• ebooklub (10/3/2015)


    Hi Daniel, thank a lot about DBA carrier path article.

    Our company (investment bank ) few months ago came out with plan to use Hadoop.

    One part is clear ,they want to use Hortnonworks distribution.

    BUT responsibilities not defined ,What DBA team exactly should do..

    We are team of ORACLE and MSSQL/Sybase DBA(s) .

    Currently if we have disks spaces issues or Win/OS performance problem we invite or delegate task to System administrators.

    Who is going to manage Hadoop in our company ? My guess it going stay the same way

    1.DBA will add/remove nodes to cluster, monitor alerts /failed jobs/invalid code

    2. Sys Admins will take care of OS security /performance/disk space

    When it is going to happen is different story..

    You article raise interesting questions while looking for next job /postion

    1.Would company hire me/you as Hadoop DBA if we have 15 + years experience as SQL DBA (and we expect to be paid big $ for our knowledge), but our Hadoop experience is limited to “home” projects involved cluster with 3-6 nodes and working knowledge of HDFS, Flume, Sqoop and Hive

    2.I did “Hadoop”job search in Eastern Canada and US and most of the jobs related to Hadoop are referring to Data Scientist with knowledge of Hadoop.

    So the questions is: How to position our self on Job Market allowing potential employer will see us?

    Are we SQL DBA with knowledge of Hadoop, Hadoop cluster administrators or someone also?

    3.Currently I searching resources for volunteering in Hadoop administration to gain practical troubleshooting experience . Did anyone succeed in finding those resources ?

    The is few links bellow helped me better to understand role of Hadoop DBA, but they dated to 2013..

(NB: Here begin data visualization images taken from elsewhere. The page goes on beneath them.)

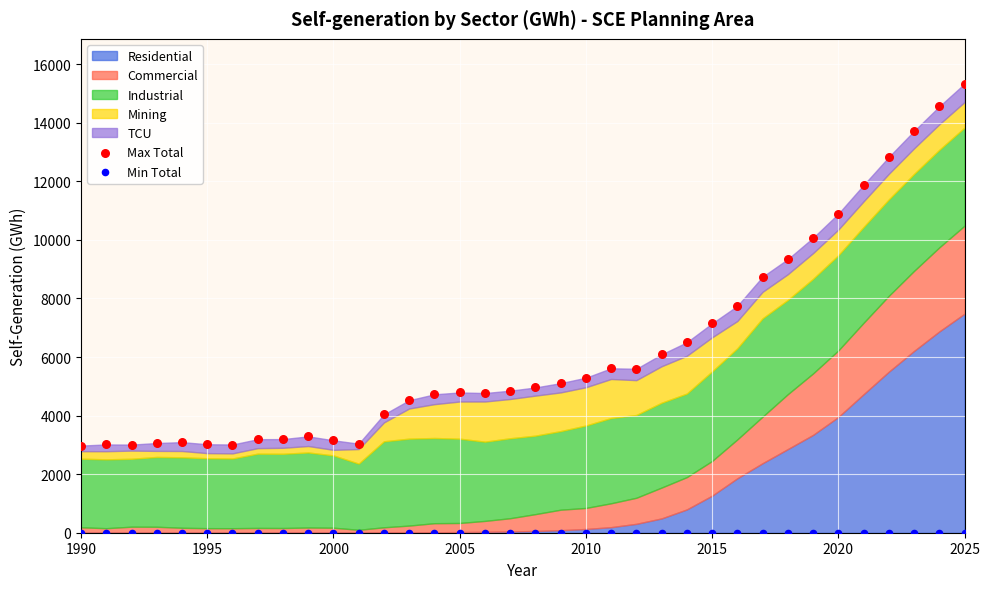

In the Max Total series, what Y value is closest to 9155?

9342.8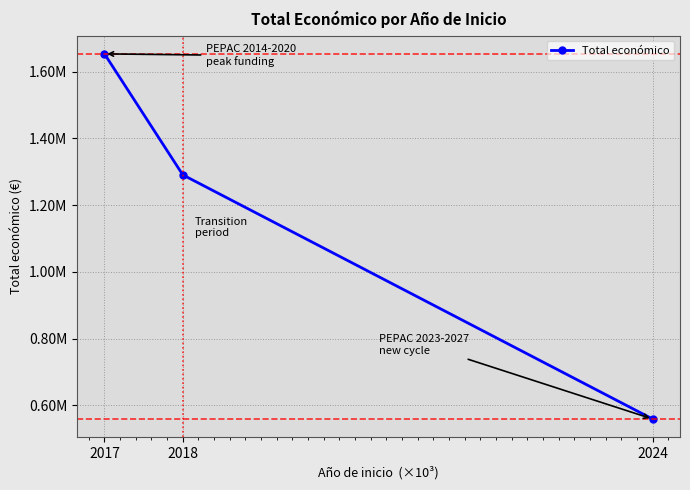

What is the ratio of the value at 2017 to the value at 2024?

3.0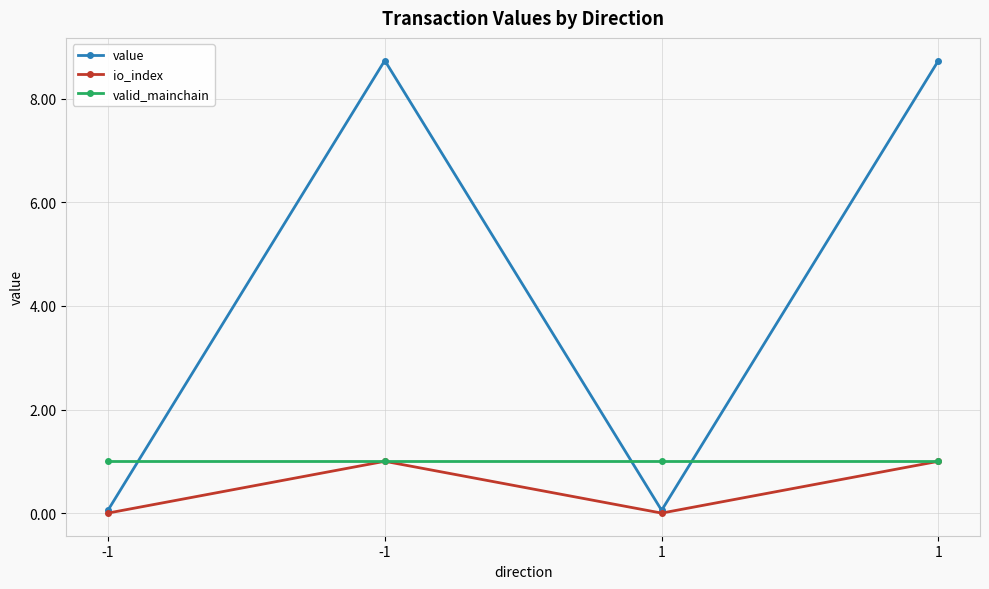

Which series has the largest total across all categories?

value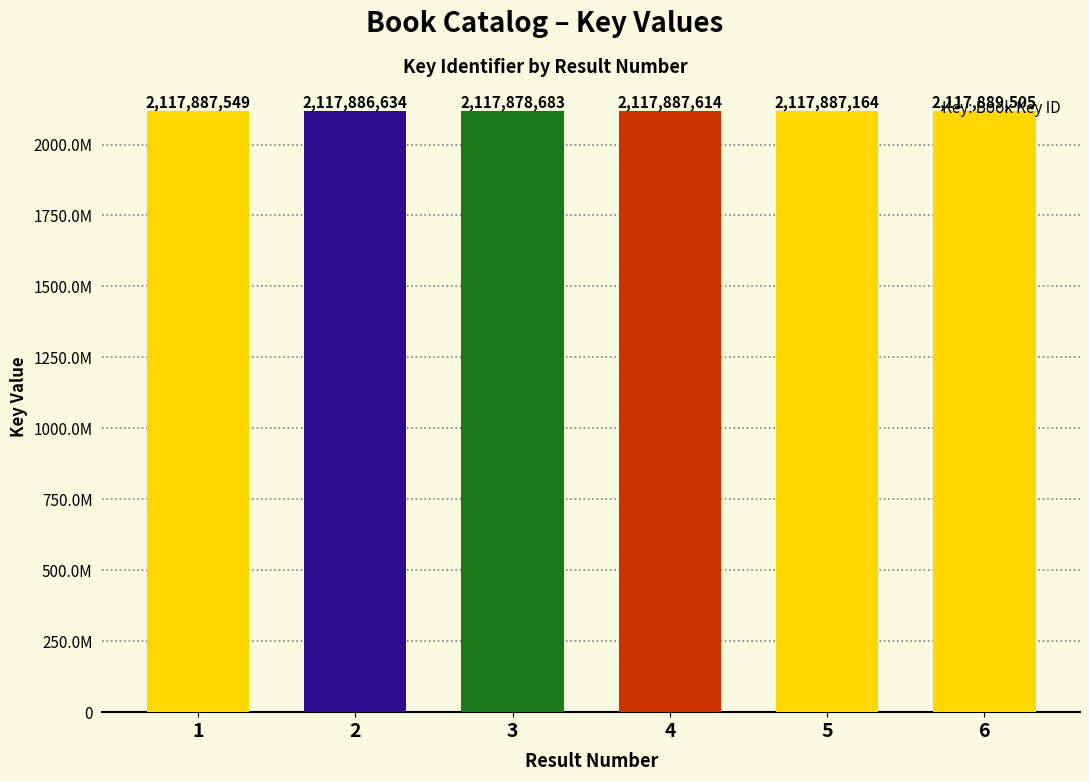

What is the difference between the second highest and minimum values?

8931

    Hadoop Market might be changed.

    http://www.pythian.com/blog/hadoop-faq-but-what-about-the-dbas/

    https://www.linkedin.com/pulse/hadoop-admin-job-responsibilities-sudhaa-gopinath

    Thank you

    Alex

    Hi Alex,

    I believe, the following activities are still relevant in Hadoop world:

    - working with complex sql

    - data modeling

    - performance and tuning

    In my opinion, Sql server dba/developer loosely translates into the 'Data Engineer' position in Hadoop ecosystem ( and not to "Data Scientist").

    Here is a link to how Claudera ( competitor to Hortonworks, very popular in San Francisco Bay Area ) defines "Data Engineer" duties.

    http://certification.cloudera.com/CCP-DE.html

    In the past 1-2 years, a new generation of SQL engines over Hadoop became popular; namely Apache Spark.

    It is very fast and uses SQL but in order to use it correctly you also need to know Java ( or other scripting languages like Python or Scala)

    So, in the case of Apache Spark (or Impala, another fast engine), you can not avoid a deep learning curve!

    Cheers,

    Daniel